While this means that the outlook for oil stocks is gloomy and will be so for some time, it should prevent investors from adding quality drillers to their portfolio. One top contrarian play on an eventual rebound of oil prices is Parex Resources (TSX:PXT).
The driller, which is focused on the South American nation of Colombia is very attractively valued and possesses solid fundamentals.
This driller is on sale
Parex has an after-tax net asset value of around $33 per share, roughly triple its current market value. This indicates that there is a considerable margin of error for investors, highlighting Parex’s attractiveness as an investment. It also underscores the considerable capital growth available over the long term once oil rebounds.
Petroleum will recover once coronavirus fears subside and the full fallout from the pandemic can be quantified. Saudi Arabia and Russia will likely ease their price war once sharply weaker oil starts to have a material impact on their fiscal income and budgets, boding well for the long-term outlook for beaten-down oil stocks like Parex.
Strong fundamentals
Parex, unlike many of its competitors, possesses solid fundamentals, allowing it to easily weather the storm engulfing energy stocks. The driller has a rock solid balance sheet, no long-term debt — and Parex finished 2019 with a notable US$397 million in cash, endowing Parex with considerable financial flexibility.
Amid the current difficult operating environment, Parex will elect to reduce its 2020 capital expenditures.
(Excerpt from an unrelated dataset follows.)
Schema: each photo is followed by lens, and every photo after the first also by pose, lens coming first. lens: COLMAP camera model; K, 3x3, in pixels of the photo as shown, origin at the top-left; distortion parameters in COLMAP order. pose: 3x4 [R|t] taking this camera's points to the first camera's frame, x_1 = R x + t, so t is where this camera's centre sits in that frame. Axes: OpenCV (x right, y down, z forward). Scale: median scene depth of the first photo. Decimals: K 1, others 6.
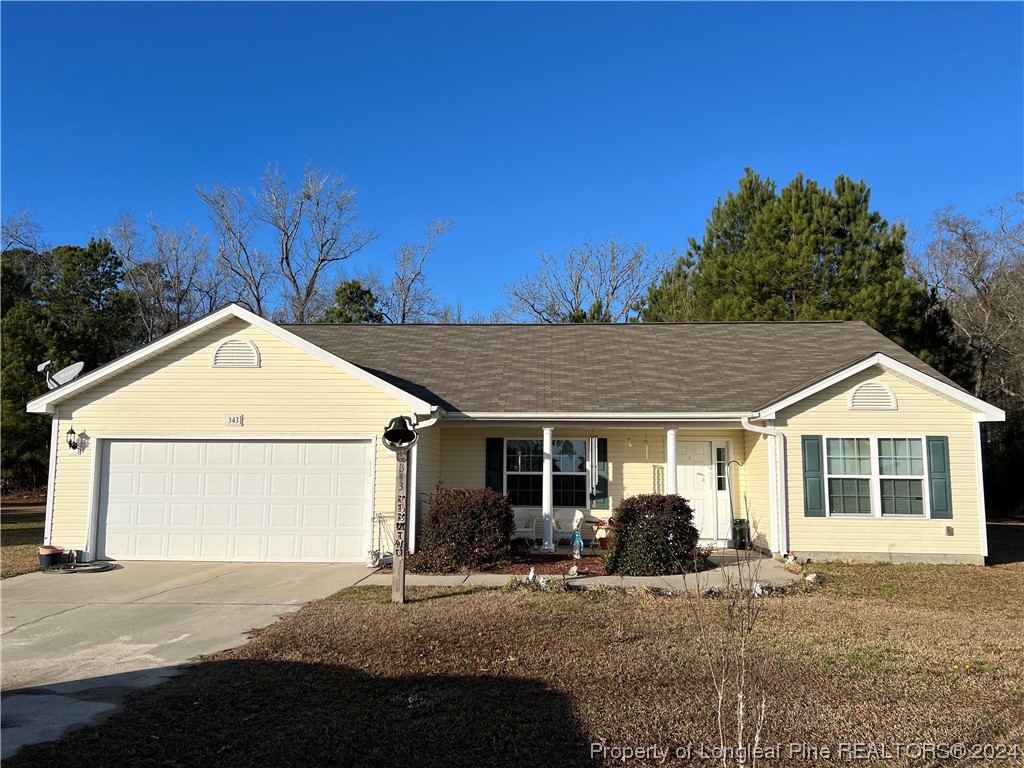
lens RADIAL K [[759.7, 0, 512.0], [0, 759.7, 384.0], [0, 0, 1]] dist [0.031765, -0.007436]
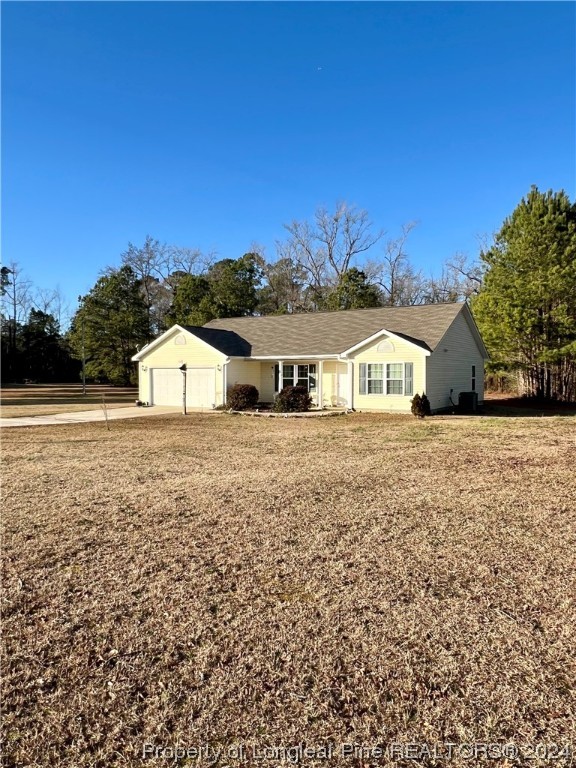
lens RADIAL K [[530.8, 0, 301.8], [0, 530.8, 384.0], [0, 0, 1]] dist [-0.002032, 0.000042]
pose [[0.877325, 0.002537, -0.479889, 0.985388], [0.062500, 0.990865, 0.119500, -0.080453], [0.475809, -0.134833, 0.869152, -0.585650]]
The driller’s original annual budget is based on a forecast average Brent price of US$60 per barrel, more than double the US$27 average since the start of 2020. By reducing spending on its capital program Parex will be able to maintain that pristine balance sheet.
If Brent averages US$30 per barrel during 2020, Parex plans to spend US$160 million on exploration and development activities, which is 33% lower than the upper end of its original budget.
Growth ahead
While such reductions in capital expenditure typically cause production to fall, Parex doesn’t expect it to impact its annual production guidance.
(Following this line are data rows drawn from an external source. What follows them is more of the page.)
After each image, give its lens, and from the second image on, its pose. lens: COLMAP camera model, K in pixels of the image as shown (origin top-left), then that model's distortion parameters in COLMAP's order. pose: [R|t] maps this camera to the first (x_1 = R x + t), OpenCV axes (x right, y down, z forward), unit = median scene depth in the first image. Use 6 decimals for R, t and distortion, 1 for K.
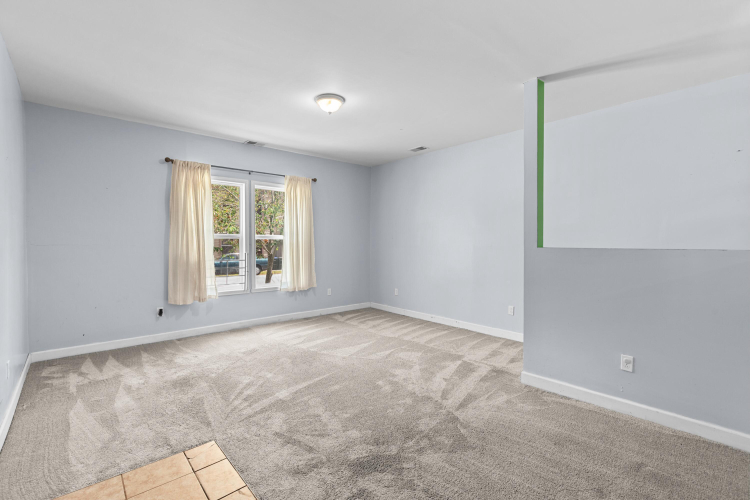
lens RADIAL K [[339.8, 0, 374.6], [0, 339.8, 249.3], [0, 0, 1]] dist [-0.000925, 0.001274]
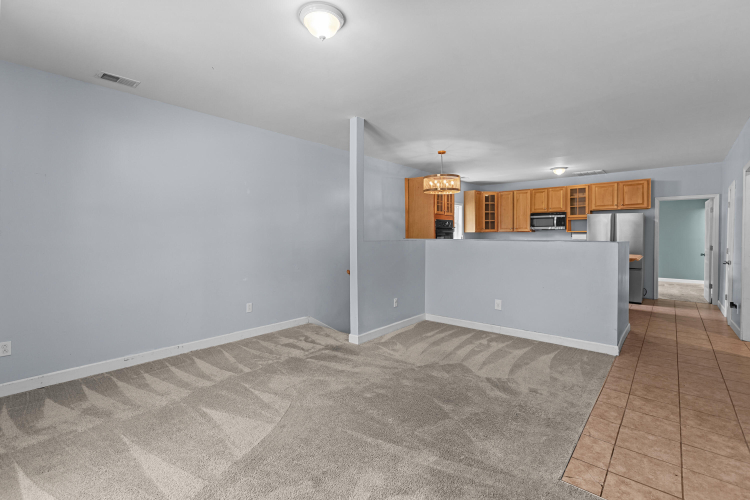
lens RADIAL K [[339.8, 0, 371.4], [0, 339.8, 245.1], [0, 0, 1]] dist [-0.000925, 0.001274]
pose [[-0.121976, -0.028203, 0.992132, -0.718418], [0.024408, 0.999209, 0.031405, -0.025769], [-0.992233, 0.028046, -0.121191, 0.908285]]
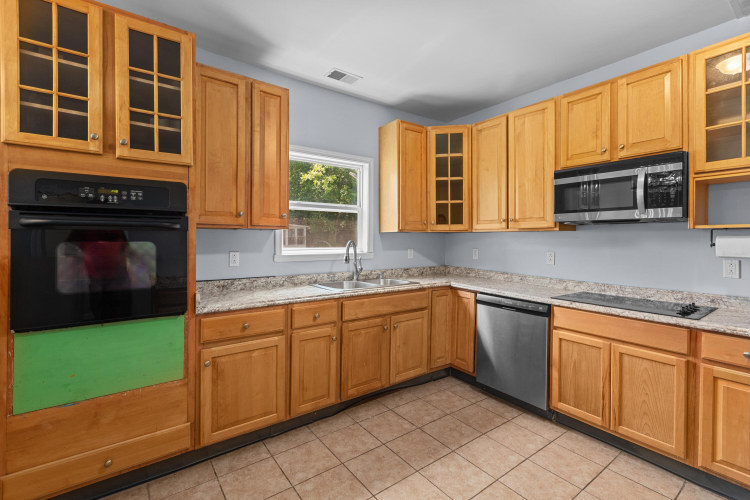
lens RADIAL K [[339.8, 0, 378.6], [0, 339.8, 238.0], [0, 0, 1]] dist [-0.000925, 0.001274]
pose [[0.069865, 0.000198, 0.997556, 0.608117], [0.026197, 0.999655, -0.002033, -0.008659], [-0.997212, 0.026275, 0.069836, -0.060079]]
The driller still expects to produce 54,500 barrels daily, which is the bottom end of its original guidance and 3% higher than 2019. An annual average price of US$30 per barrel appears reasonable in the current operating environment.
An outstanding aspect of Parex’s strategy for 2020 is its plan to continue the share buyback. Parex has stated that it intends to reallocate capital from growth activities to accelerating its share buyback.
That will see Parex acquire up to 100,000 of its common shares per day in an environment where it is trading at a deep discount to its NAV. The company plans to acquire 10% of its outstanding common share float.
This further bodes well for the driller’s stock to rally sharply once the current level of uncertainty subsides.
Even after the sharp reduction in exploration and development spending, Parex’s oil reserves and production will grow during 2020. It is on track to complete seven wells during April 2020 on its 100%-owned Cabrestero block in Colombia’s Llanos Basin.
Foolish bottom line
Oil stocks are on the nose for investors. A combination of coronavirus fears, sharply weaker demand and growing global supply is applying considerable pressure to oil prices. However, this shouldn’t deter you from buying a quality driller like Parex.
It’s trading at around a third of the after-tax NAV of its proven and probable oil reserves, indicating considerable upside ahead once oil rebounds.
Parex also possesses quality assets and solid fundamentals, making it a highly attractive contrarian investment in a difficult market environment.